* ASSIGNMENT: Reproduce the data below exactly. Skip the pictures.

───── DATA SECTION ─────

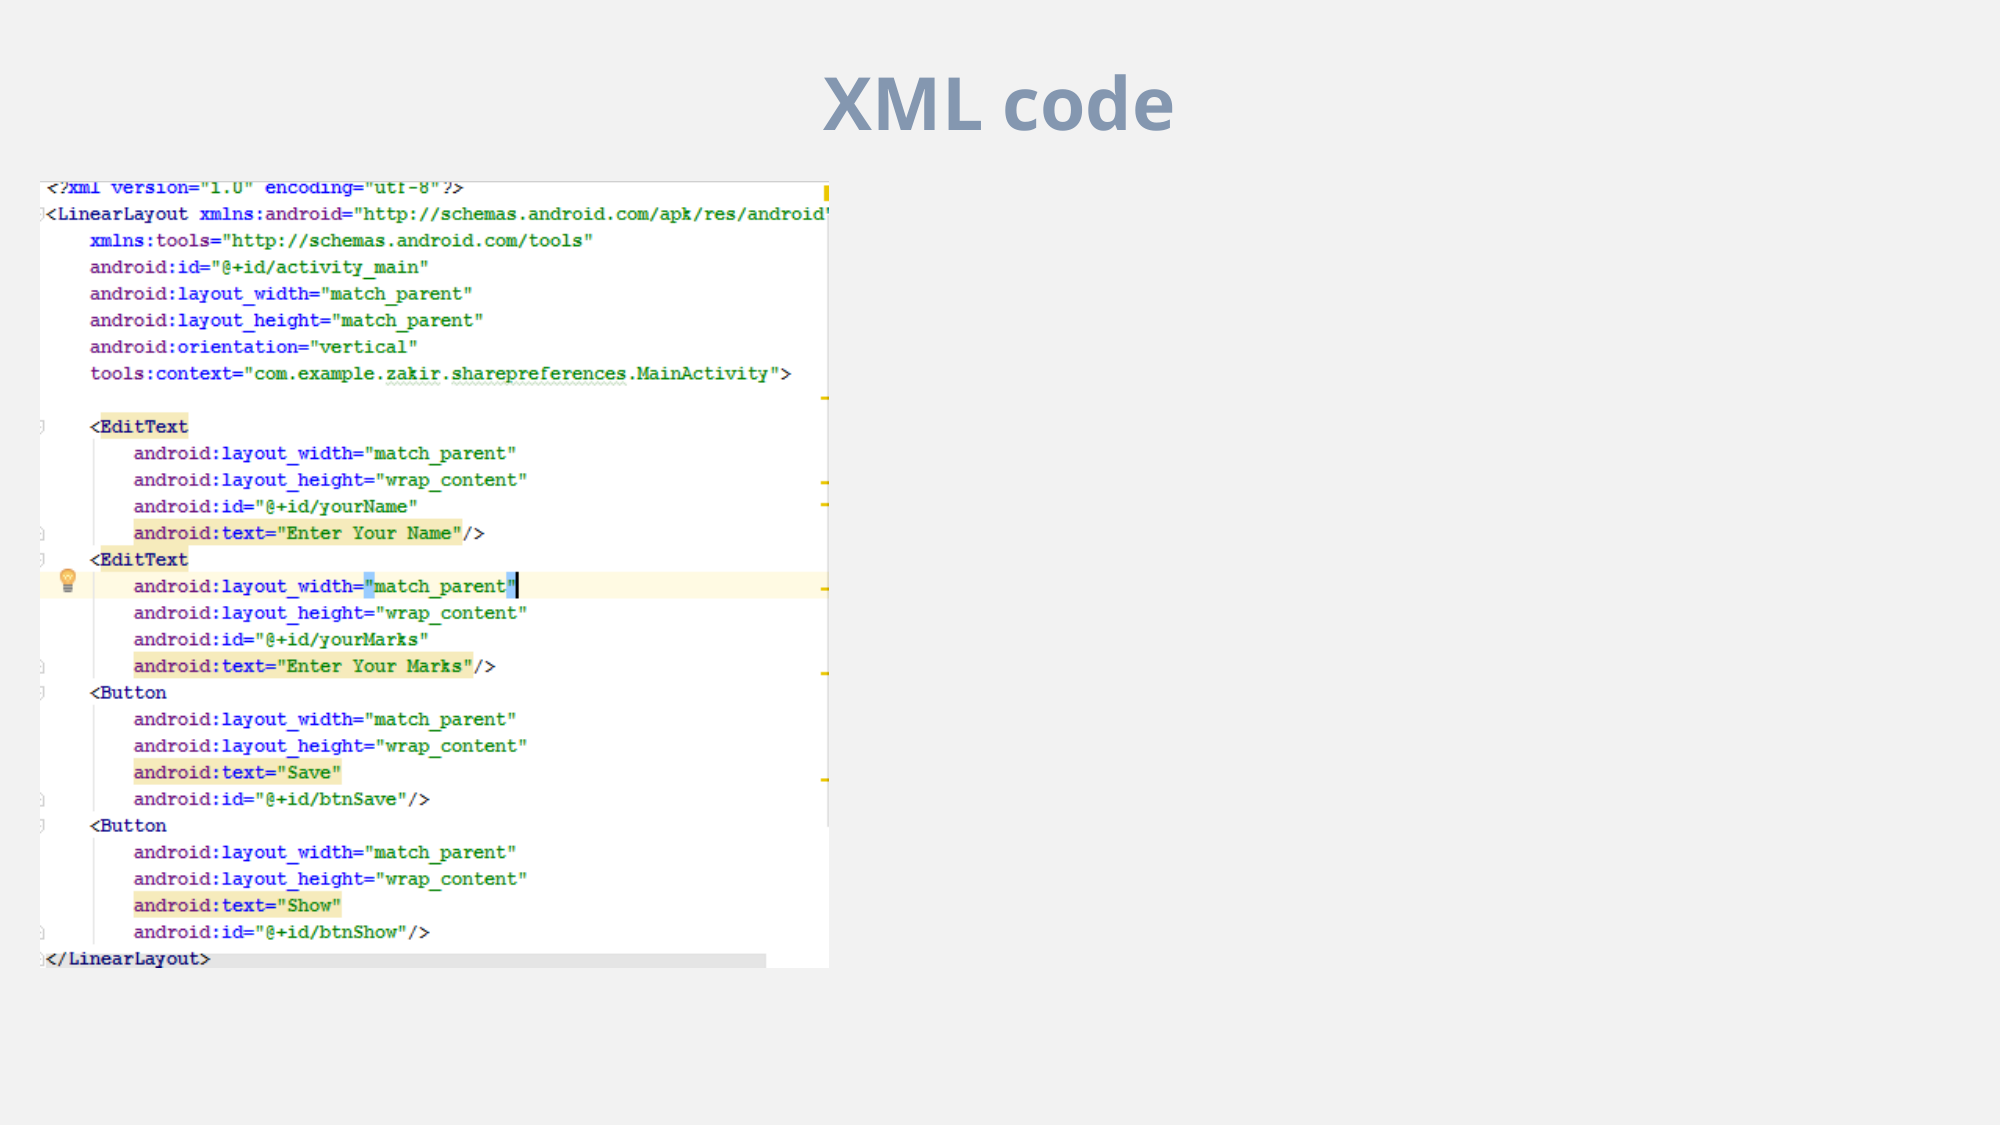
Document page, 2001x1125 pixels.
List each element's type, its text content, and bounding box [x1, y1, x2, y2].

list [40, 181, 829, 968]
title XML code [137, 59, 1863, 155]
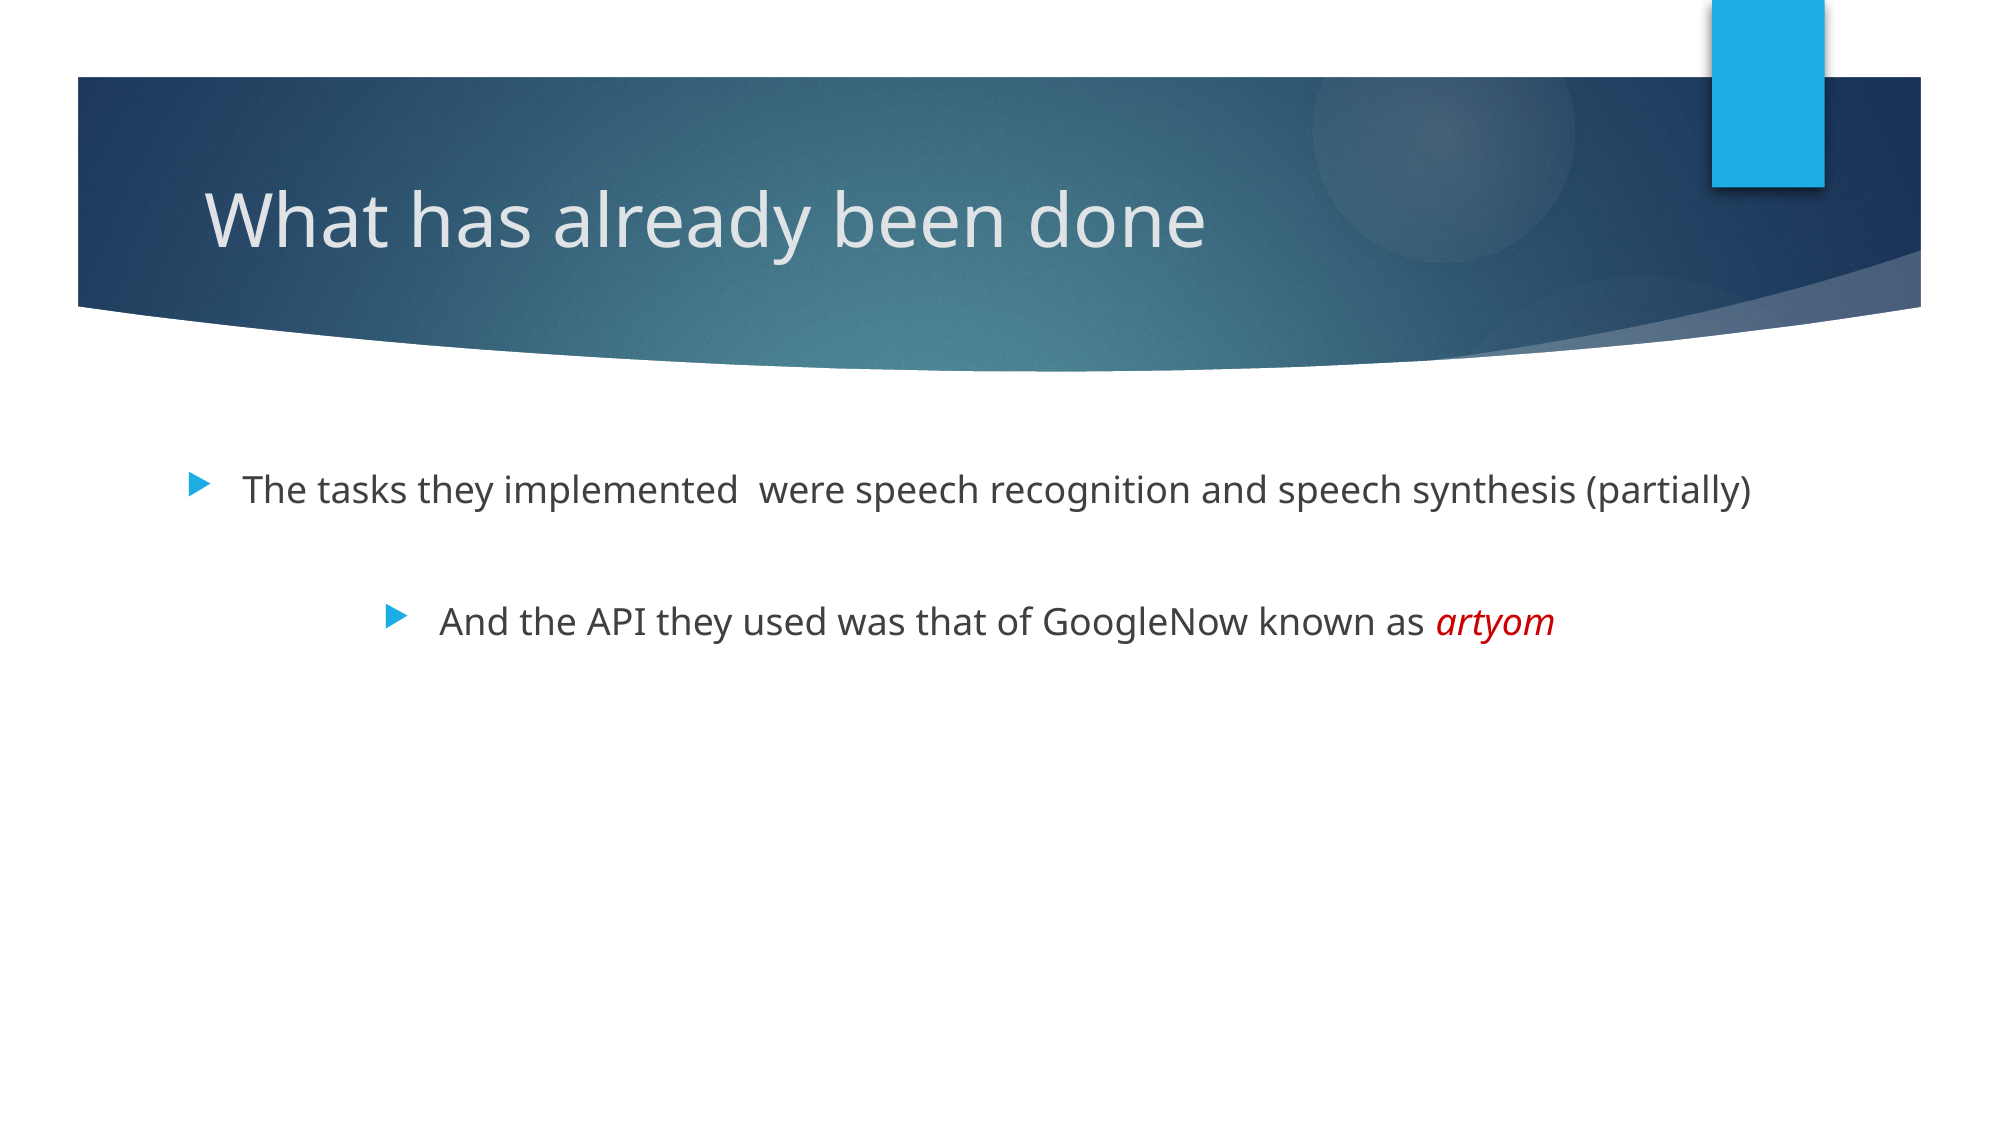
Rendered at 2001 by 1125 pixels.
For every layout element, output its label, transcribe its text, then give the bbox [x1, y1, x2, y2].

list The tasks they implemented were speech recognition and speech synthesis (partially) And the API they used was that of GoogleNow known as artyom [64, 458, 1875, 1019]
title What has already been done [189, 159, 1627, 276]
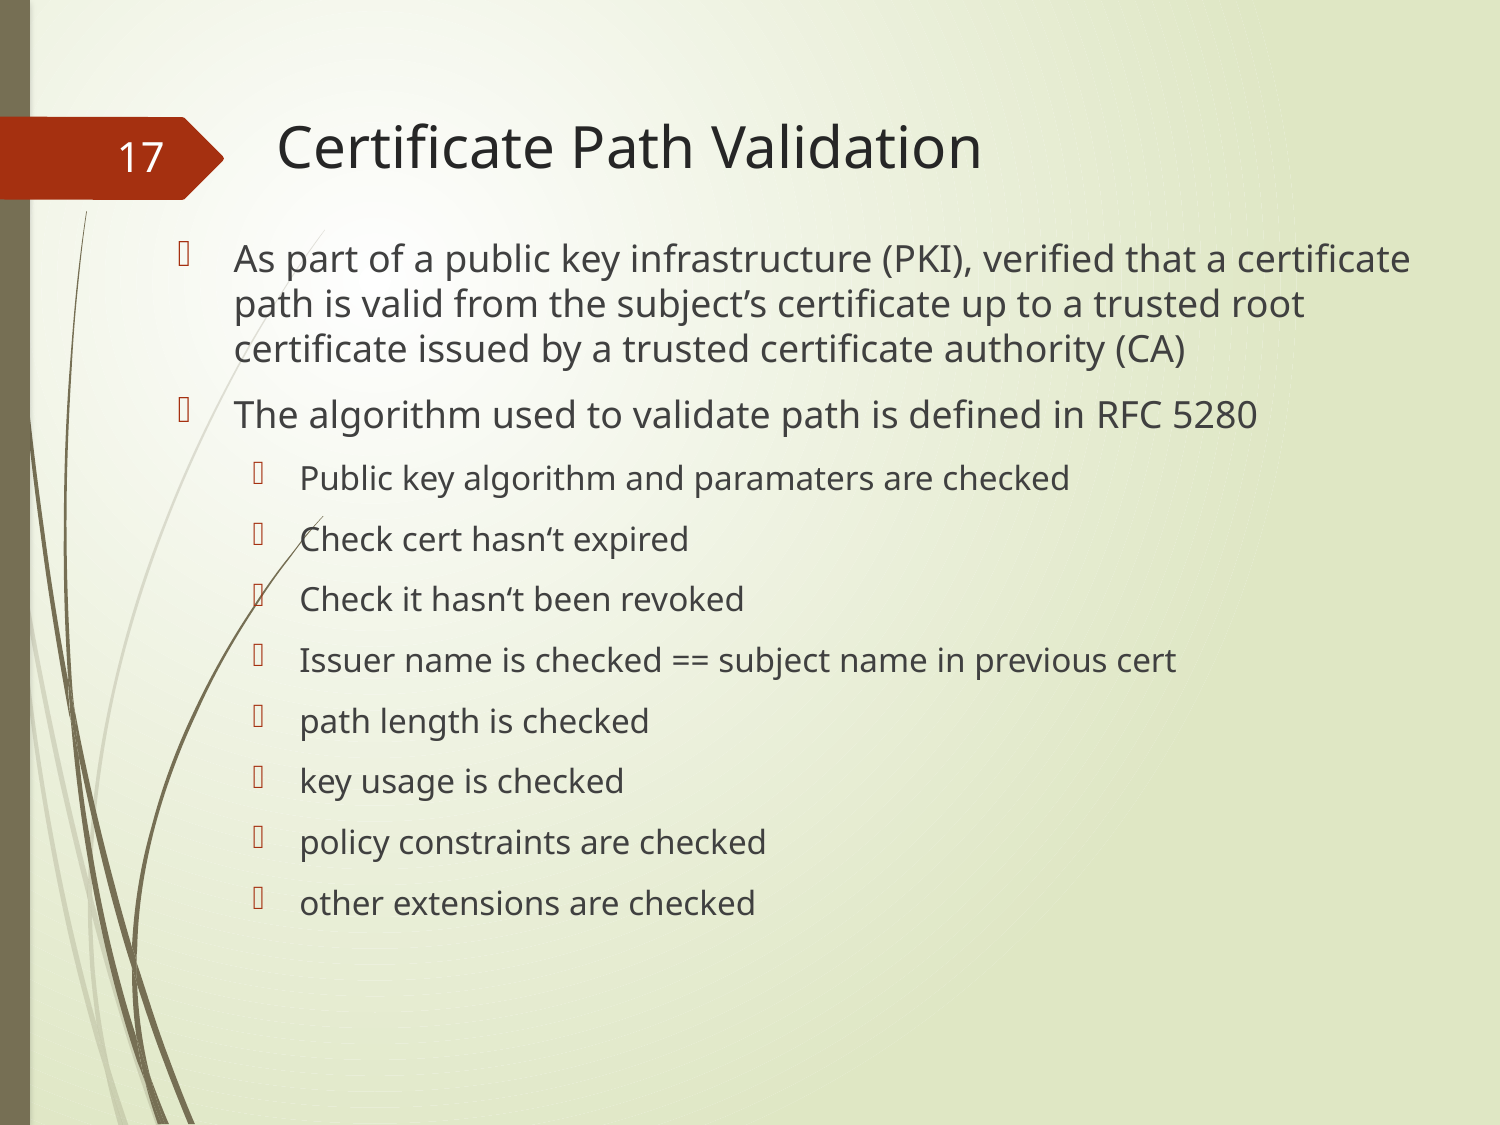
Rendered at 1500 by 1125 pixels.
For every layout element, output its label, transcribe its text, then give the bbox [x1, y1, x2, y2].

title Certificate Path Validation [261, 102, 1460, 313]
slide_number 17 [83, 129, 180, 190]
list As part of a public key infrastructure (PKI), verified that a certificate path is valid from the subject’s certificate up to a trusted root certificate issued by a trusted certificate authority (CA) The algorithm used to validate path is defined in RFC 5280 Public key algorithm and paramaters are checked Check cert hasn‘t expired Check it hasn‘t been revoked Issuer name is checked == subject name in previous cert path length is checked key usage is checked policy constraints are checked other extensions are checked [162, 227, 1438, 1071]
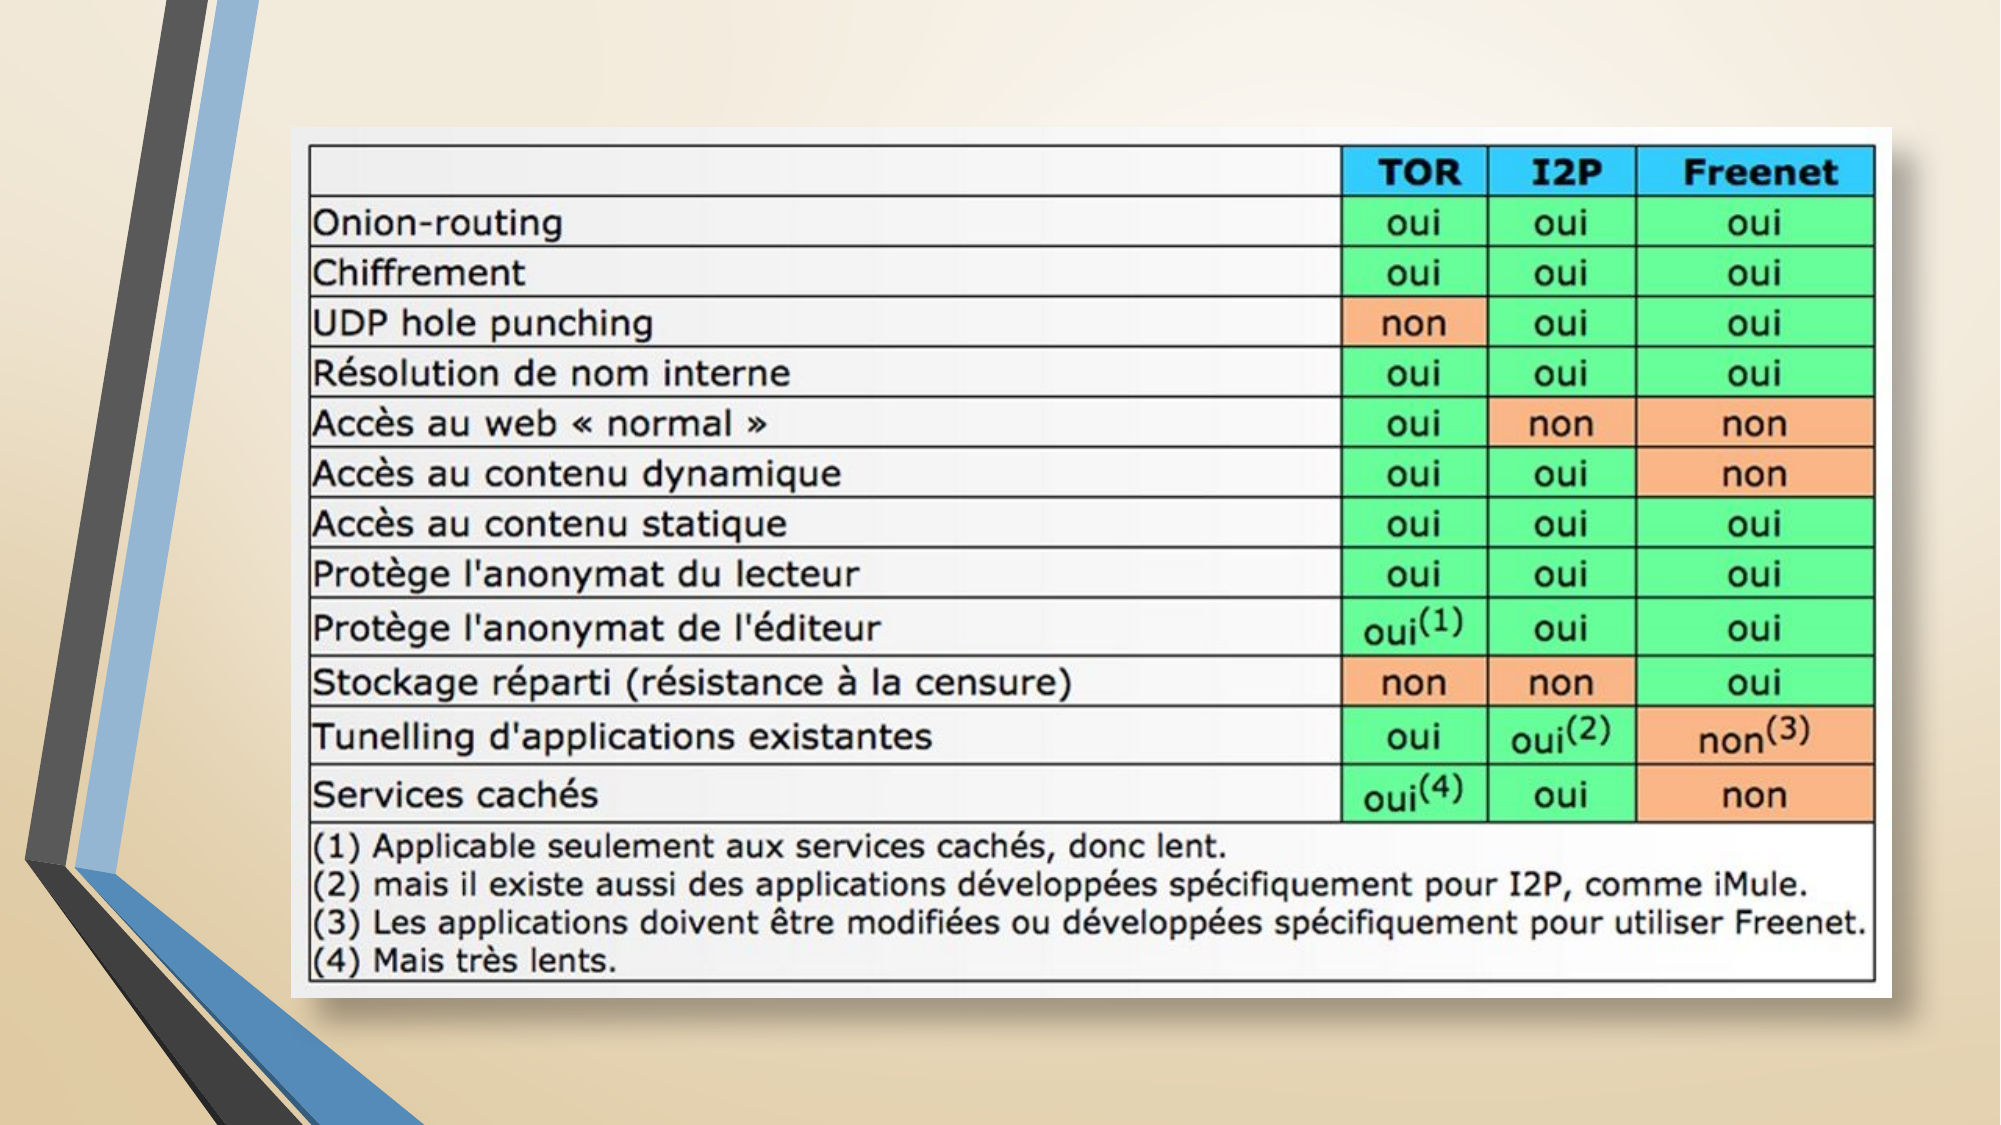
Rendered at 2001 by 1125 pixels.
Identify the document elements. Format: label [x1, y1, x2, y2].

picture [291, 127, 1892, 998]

─────

* EXPECTED ANSWER:
Document page, 2001x1125 pixels.
List each element's type, its text content, and bounding box [x1, y1, x2, y2].

list [40, 181, 829, 968]
title XML code [137, 59, 1863, 155]
Rendered at 2001 by 1125 pixels.
For every layout element, output its label, transcribe its text, then give the bbox [x1, y1, x2, y2].

list The tasks they implemented were speech recognition and speech synthesis (partially) And the API they used was that of GoogleNow known as artyom [64, 458, 1875, 1019]
title What has already been done [189, 159, 1627, 276]
Rendered at 1500 by 1125 pixels.
For every layout element, output its label, transcribe its text, then give the bbox [x1, y1, x2, y2].

title Certificate Path Validation [261, 102, 1460, 313]
slide_number 17 [83, 129, 180, 190]
list As part of a public key infrastructure (PKI), verified that a certificate path is valid from the subject’s certificate up to a trusted root certificate issued by a trusted certificate authority (CA) The algorithm used to validate path is defined in RFC 5280 Public key algorithm and paramaters are checked Check cert hasn‘t expired Check it hasn‘t been revoked Issuer name is checked == subject name in previous cert path length is checked key usage is checked policy constraints are checked other extensions are checked [162, 227, 1438, 1071]
Rendered at 2001 by 1125 pixels.
Identify the document elements. Format: label [x1, y1, x2, y2].

picture [291, 127, 1892, 998]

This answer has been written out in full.